### Exercise aim
Line by line, transcribe the data below exactly and pass over the images.

[Transcribed page contents]
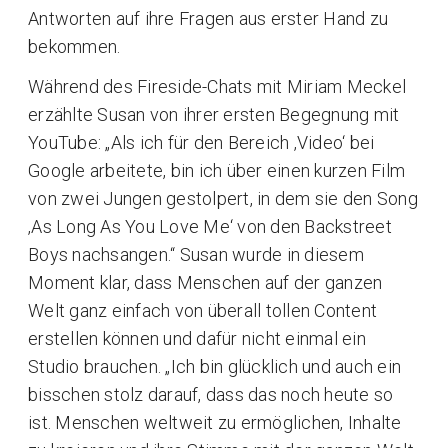
Antworten auf ihre Fragen aus erster Hand zu
bekommen.
Während des Fireside-Chats mit Miriam Meckel
erzählte Susan von ihrer ersten Begegnung mit
YouTube: „Als ich für den Bereich ‚Video‘ bei
Google arbeitete, bin ich über einen kurzen Film
von zwei Jungen gestolpert, in dem sie den Song
‚As Long As You Love Me‘ von den Backstreet
Boys nachsangen.“ Susan wurde in diesem
Moment klar, dass Menschen auf der ganzen
Welt ganz einfach von überall tollen Content
erstellen können und dafür nicht einmal ein
Studio brauchen. „Ich bin glücklich und auch ein
bisschen stolz darauf, dass das noch heute so
ist. Menschen weltweit zu ermöglichen, Inhalte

### Task output
Antworten auf ihre Fragen aus erster Hand zu
bekommen.
Während des Fireside-Chats mit Miriam Meckel
erzählte Susan von ihrer ersten Begegnung mit
YouTube: „Als ich für den Bereich ‚Video‘ bei
Google arbeitete, bin ich über einen kurzen Film
von zwei Jungen gestolpert, in dem sie den Song
‚As Long As You Love Me‘ von den Backstreet
Boys nachsangen.“ Susan wurde in diesem
Moment klar, dass Menschen auf der ganzen
Welt ganz einfach von überall tollen Content
erstellen können und dafür nicht einmal ein
Studio brauchen. „Ich bin glücklich und auch ein
bisschen stolz darauf, dass das noch heute so
ist. Menschen weltweit zu ermöglichen, Inhalte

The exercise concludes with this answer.